### INFORMATION SHOWN

_ _ _

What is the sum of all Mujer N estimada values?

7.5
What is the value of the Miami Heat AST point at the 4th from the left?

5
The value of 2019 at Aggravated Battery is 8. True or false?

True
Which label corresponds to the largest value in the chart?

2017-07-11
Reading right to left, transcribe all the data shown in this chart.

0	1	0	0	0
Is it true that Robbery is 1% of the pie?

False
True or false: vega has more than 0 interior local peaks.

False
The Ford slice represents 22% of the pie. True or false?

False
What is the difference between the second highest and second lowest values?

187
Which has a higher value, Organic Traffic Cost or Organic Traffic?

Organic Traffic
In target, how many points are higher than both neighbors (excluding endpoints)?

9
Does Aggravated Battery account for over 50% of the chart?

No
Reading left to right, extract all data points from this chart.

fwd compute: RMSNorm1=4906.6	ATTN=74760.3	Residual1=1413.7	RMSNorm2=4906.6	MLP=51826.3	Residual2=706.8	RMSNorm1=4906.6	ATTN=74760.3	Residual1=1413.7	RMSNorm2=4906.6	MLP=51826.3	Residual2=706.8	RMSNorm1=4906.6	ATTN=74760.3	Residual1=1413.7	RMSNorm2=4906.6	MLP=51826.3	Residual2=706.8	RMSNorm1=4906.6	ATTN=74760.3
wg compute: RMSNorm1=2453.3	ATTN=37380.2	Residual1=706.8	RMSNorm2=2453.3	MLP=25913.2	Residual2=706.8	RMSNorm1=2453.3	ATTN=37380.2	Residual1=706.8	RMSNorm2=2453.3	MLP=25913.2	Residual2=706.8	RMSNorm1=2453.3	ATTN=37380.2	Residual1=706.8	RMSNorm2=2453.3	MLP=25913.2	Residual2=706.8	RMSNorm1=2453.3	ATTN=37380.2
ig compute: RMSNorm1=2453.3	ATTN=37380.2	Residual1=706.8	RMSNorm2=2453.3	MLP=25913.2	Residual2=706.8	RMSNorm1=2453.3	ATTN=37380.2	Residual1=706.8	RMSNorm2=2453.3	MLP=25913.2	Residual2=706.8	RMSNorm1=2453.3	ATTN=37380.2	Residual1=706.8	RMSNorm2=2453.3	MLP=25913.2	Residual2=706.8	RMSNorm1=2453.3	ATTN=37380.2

_ _ _

### WORK INSTRUCTION
Can you render every line of the items above as a JSON list of strings, one string per line, with the blank lines left out?

### PROBLEM SOLUTION
[
  "What is the sum of all Mujer N estimada values?",
  "7.5",
  "What is the value of the Miami Heat AST point at the 4th from the left?",
  "5",
  "The value of 2019 at Aggravated Battery is 8. True or false?",
  "True",
  "Which label corresponds to the largest value in the chart?",
  "2017-07-11",
  "Reading right to left, transcribe all the data shown in this chart.",
  "0\t1\t0\t0\t0",
  "Is it true that Robbery is 1% of the pie?",
  "False",
  "True or false: vega has more than 0 interior local peaks.",
  "False",
  "The Ford slice represents 22% of the pie. True or false?",
  "False",
  "What is the difference between the second highest and second lowest values?",
  "187",
  "Which has a higher value, Organic Traffic Cost or Organic Traffic?",
  "Organic Traffic",
  "In target, how many points are higher than both neighbors (excluding endpoints)?",
  "9",
  "Does Aggravated Battery account for over 50% of the chart?",
  "No",
  "Reading left to right, extract all data points from this chart.",
  "fwd compute: RMSNorm1=4906.6\tATTN=74760.3\tResidual1=1413.7\tRMSNorm2=4906.6\tMLP=51826.3\tResidual2=706.8\tRMSNorm1=4906.6\tATTN=74760.3\tResidual1=1413.7\tRMSNorm2=4906.6\tMLP=51826.3\tResidual2=706.8\tRMSNorm1=4906.6\tATTN=74760.3\tResidual1=1413.7\tRMSNorm2=4906.6\tMLP=51826.3\tResidual2=706.8\tRMSNorm1=4906.6\tATTN=74760.3",
  "wg compute: RMSNorm1=2453.3\tATTN=37380.2\tResidual1=706.8\tRMSNorm2=2453.3\tMLP=25913.2\tResidual2=706.8\tRMSNorm1=2453.3\tATTN=37380.2\tResidual1=706.8\tRMSNorm2=2453.3\tMLP=25913.2\tResidual2=706.8\tRMSNorm1=2453.3\tATTN=37380.2\tResidual1=706.8\tRMSNorm2=2453.3\tMLP=25913.2\tResidual2=706.8\tRMSNorm1=2453.3\tATTN=37380.2",
  "ig compute: RMSNorm1=2453.3\tATTN=37380.2\tResidual1=706.8\tRMSNorm2=2453.3\tMLP=25913.2\tResidual2=706.8\tRMSNorm1=2453.3\tATTN=37380.2\tResidual1=706.8\tRMSNorm2=2453.3\tMLP=25913.2\tResidual2=706.8\tRMSNorm1=2453.3\tATTN=37380.2\tResidual1=706.8\tRMSNorm2=2453.3\tMLP=25913.2\tResidual2=706.8\tRMSNorm1=2453.3\tATTN=37380.2"
]